World War One had an immediate impact on our charity. It was the first time in our history we took in over 1000 children - at the time, we ran children's homes - an increase that was a direct consequence of the war.
As men, primarily, joined up many children - such as the young boy in the profile to the right - were left without guardians.
The rise in admissions and the increase in the costs related to maintaining our support for children caused concern but much good work was done by our war emergency fund. Not only did we help children affected by the war at home, the young people also actively contributed to the war effort.
Girls at our home in Leeds, pictured at the beginning of this story, voted unanimously that money sent to them for treats should instead be spent on making socks for the soldiers. By the end of 1914 the girls had knitted an incredible 13,611 pairs of socks, compared to the 8527 pairs they knitted the previous year.
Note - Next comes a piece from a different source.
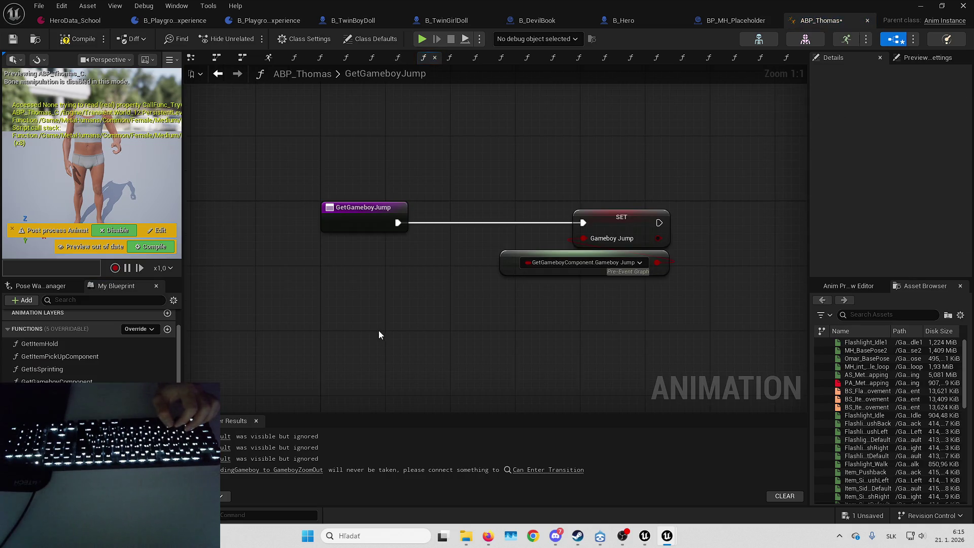
right_click(324, 324)
type("create event")
key("Return")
Meanwhile, at our home in Pyrford the children agreed that 'a little help is worth a peck of pity' and gave up much of their playtime to also knit socks, mufflers and mittens for the troops.
Within five months of the war starting, 500 boys - known as 'old boys' in the newspaper clipping at the beginning of this story - and many staff members had joined the armed forces. Sixteen of the boys are known to have died during the war. We were understandably proud of our boys and staff who served and held memorial services for those who fell. The first of these services, honouring six old boys, was held in December 1914 at St Paul's Cathedral.
As 1914 drew to a close and the war showed no signs of ending, our recognised that it had 'been given a most prominent part in meeting the nation's needs' and acknowledged it was 'no small honour . . . to give shelter to more than a hundred and fifty children, from families whose breadwinner has been called away to serve his country'.